(Data records)
++++++++++
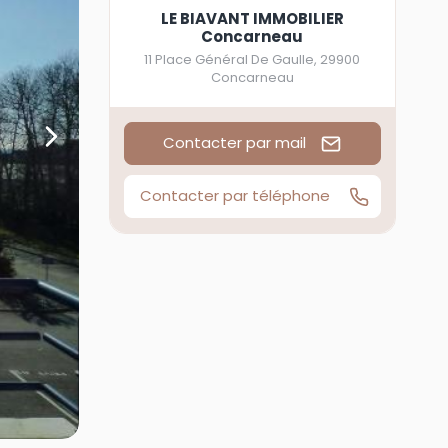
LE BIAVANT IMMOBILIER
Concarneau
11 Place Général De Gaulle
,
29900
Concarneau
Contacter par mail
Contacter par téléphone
++++++++++
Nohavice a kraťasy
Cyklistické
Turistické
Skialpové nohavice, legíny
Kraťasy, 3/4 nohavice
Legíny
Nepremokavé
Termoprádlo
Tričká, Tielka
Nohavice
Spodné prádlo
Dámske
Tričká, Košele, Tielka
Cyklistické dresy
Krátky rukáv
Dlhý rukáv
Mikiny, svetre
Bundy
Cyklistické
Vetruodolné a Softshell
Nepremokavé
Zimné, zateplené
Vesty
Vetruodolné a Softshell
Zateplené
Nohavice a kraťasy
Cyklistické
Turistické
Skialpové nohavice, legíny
++++++++++
How to complete this task
Above are the records; from them, give again exactly the lines from the one containing "LE BIAVANT IMMOBILIER" to the one containing "Contacter par téléphone", both lines included, and nothing more.

Solution below
LE BIAVANT IMMOBILIER
Concarneau
11 Place Général De Gaulle
,
29900
Concarneau
Contacter par mail
Contacter par téléphone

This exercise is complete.